The Cabin at the End of the World by Paul Tremblay Book Review


Paul Tremblay’s long awaited and much anticipated follow-up to “Disappearance at Devil’s Rock” and “A Head Full of Ghosts” certainly lived up to the hype and delivered another ambiguous ending for readers to decide if the supernatural forces at work are beyond the scope of human understanding or if they’re merely the delusions and madness of man.

The Cabin at the End of the World starts with a parent’s worst nightmare. A stranger approaches Wen, the adopted daughter of Andrew and Eric, and the situation quickly escalates into a home invasion. If this isn’t terrifying enough, these four strangers come with a message for Eric, Andrew, and Wen which will forever alter the course of their lives.

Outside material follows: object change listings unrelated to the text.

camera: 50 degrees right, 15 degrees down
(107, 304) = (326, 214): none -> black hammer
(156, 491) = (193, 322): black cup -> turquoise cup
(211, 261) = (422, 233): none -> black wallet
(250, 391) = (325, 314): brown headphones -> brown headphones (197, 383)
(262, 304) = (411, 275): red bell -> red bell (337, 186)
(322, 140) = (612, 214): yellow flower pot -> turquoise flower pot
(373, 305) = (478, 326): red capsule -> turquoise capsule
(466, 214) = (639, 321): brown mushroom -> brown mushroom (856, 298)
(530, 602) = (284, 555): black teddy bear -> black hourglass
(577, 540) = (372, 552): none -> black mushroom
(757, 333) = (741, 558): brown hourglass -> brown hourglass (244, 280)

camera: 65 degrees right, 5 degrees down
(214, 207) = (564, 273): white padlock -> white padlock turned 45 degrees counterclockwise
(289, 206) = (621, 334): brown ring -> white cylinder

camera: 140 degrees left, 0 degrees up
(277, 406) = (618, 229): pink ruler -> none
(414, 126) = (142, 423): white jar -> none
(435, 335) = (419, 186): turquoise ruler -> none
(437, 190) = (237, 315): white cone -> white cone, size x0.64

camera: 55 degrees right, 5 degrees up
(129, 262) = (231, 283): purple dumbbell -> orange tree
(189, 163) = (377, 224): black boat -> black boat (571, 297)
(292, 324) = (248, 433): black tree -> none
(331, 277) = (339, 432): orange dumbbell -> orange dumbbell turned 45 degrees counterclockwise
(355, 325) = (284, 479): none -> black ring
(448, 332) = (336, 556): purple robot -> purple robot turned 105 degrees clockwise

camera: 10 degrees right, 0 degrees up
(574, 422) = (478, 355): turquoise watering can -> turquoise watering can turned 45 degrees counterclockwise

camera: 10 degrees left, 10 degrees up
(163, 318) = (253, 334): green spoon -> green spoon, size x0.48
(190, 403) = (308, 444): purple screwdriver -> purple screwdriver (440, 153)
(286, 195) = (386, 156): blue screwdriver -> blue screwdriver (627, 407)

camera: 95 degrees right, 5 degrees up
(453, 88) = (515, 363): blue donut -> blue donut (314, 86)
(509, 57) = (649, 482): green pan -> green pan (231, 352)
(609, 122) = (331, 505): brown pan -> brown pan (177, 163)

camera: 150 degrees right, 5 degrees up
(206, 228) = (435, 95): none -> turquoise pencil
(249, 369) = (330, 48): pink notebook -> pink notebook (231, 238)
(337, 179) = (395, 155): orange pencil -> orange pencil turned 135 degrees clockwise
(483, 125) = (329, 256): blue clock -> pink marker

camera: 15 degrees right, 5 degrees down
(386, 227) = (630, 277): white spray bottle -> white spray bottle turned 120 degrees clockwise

From page one, the tension and dread are palpable, and it doesn’t let up until the last page is turned. The strength of Tremblay’s characters is what drives the typical home invasion plot into something more than the cliches we’ve come to expect from Hollywood or other horror novels splattered with blood and gore. That isn’t to say Tremblay doesn’t tread into those waters. There is indeed a fair amount of blood and gore in this book, but it isn’t to satisfy some serial killer’s bloodlust or for Tremblay to describe hideous events to shock the audience. There is a method to this madness, and there is a necessity to the bloodshed.

If there is any criticism to level against the novel, it is a personal one. I’m not a big fan of ambiguous endings. The three novels I’ve read by Tremblay all have ended with ambiguity, but in my opinion, the strength of the plot is the deal breaker on whether or not the books are satisfying despite their endings. “A Head Full of Ghosts” was incredibly satisfying with the plot, so the ambiguous ending didn’t bother me as much. “Disappearance at Devil’s Rock” was the opposite as I wasn’t quite as drawn into the plot as I was with “A Head Full of Ghosts.” Being as how I was split down the middle with these novels, “The Cabin at the End of the World” was going to be the tie-breaker on whether or not I would consider myself a fan of Tremblay. Luckily, “The Cabin at the End of the World” was a much better reading experience than “Disappearance at Devil’s Rock” so I will be reading Tremblay’s next novel whenever it may come out.

Overall, “The Cabin at the End of the World” lives up to its hype and will likely make a lot of Top 10 of 2018 book lists.